ZITIERTER TEXT:
--------------------

Schnelles Wachstum binnen Monaten

Schnell zeigte sich, dass YouTube den Nerv der Zeit getroffen hatte - die Nutzerzahlen legten binnen weniger Monate enorm zu. Bereits Anfang 2006 wurden - je nach Quelle - zwischen 15 und 30 Mio. Videos als Stream abgerufen, neun Mio. nutzen das Angebot laut Angaben von Nielsen NetRatings jeden Monat. YouTube ließ die Konkurrenz schon sehr bald hinter sich, im März 2006 hatte YouTube bereits dreimal mehr Traffic im Netz als Google Video und doppelt so viel wie Yahoo.

Domain seit Februar 2005

Im Februar 2005 meldeten die drei früheren Mitarbeiter der Bezahlfirma PayPal Steve Chen, Chad Hurley und Jawed Karim die Domain Youtube.com an. Das erste Video ging im April online, im Dezember folgte der offizielle Launch. Im Oktober 2006 kaufte Google YouTube für 1,65 Mrd. Dollar.

--------------------

ROHDATEN:
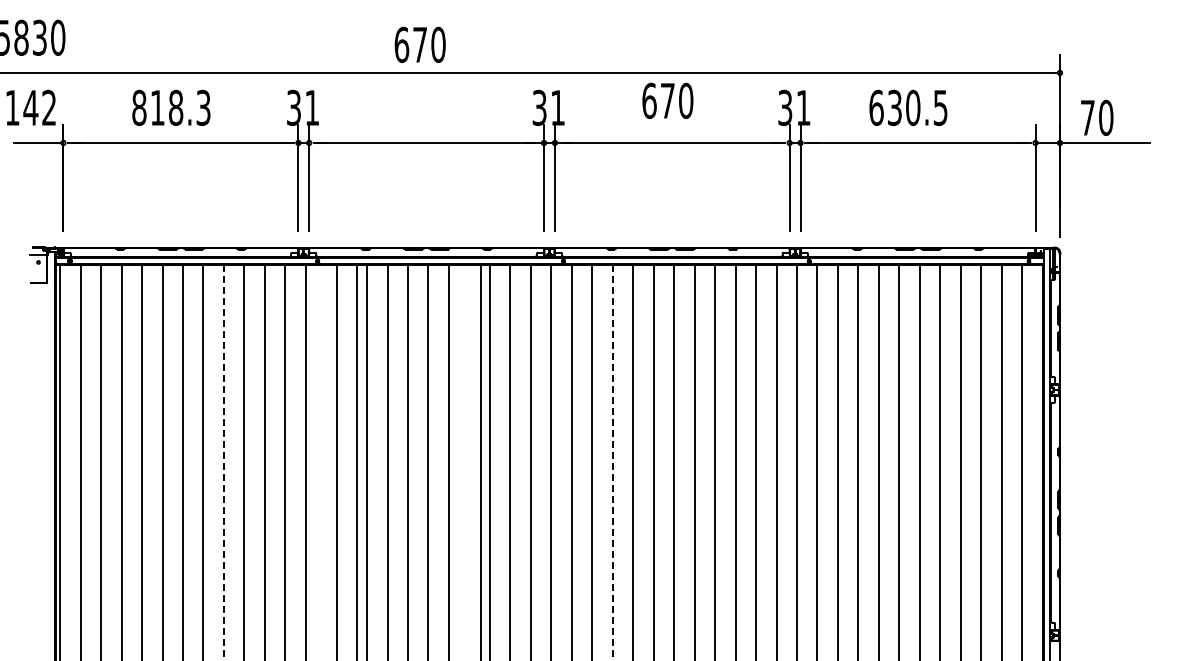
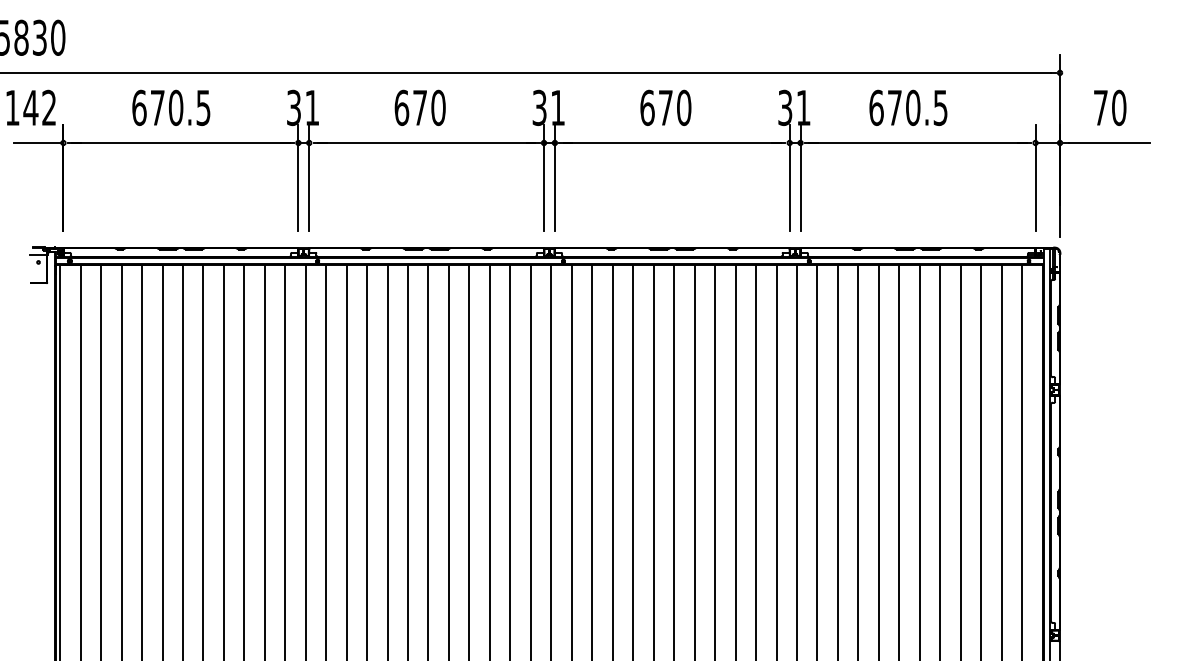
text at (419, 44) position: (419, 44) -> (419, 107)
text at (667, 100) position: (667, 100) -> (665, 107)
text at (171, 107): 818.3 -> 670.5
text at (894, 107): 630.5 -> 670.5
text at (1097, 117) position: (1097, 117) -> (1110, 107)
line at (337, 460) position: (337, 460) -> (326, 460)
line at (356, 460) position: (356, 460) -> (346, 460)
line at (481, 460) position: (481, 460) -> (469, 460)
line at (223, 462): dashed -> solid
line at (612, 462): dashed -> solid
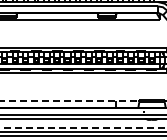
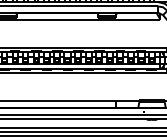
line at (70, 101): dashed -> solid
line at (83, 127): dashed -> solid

--------------------

Gib aus dem Text über die Anfänge von YouTube den Abschnitt wortgetreu wieder, der bei den Worten „Schnelles Wachstum binnen“ einsetzt und mit „viel wie Yahoo.“ schließt.

ERGEBNIS:
Schnelles Wachstum binnen Monaten

Schnell zeigte sich, dass YouTube den Nerv der Zeit getroffen hatte - die Nutzerzahlen legten binnen weniger Monate enorm zu. Bereits Anfang 2006 wurden - je nach Quelle - zwischen 15 und 30 Mio. Videos als Stream abgerufen, neun Mio. nutzen das Angebot laut Angaben von Nielsen NetRatings jeden Monat. YouTube ließ die Konkurrenz schon sehr bald hinter sich, im März 2006 hatte YouTube bereits dreimal mehr Traffic im Netz als Google Video und doppelt so viel wie Yahoo.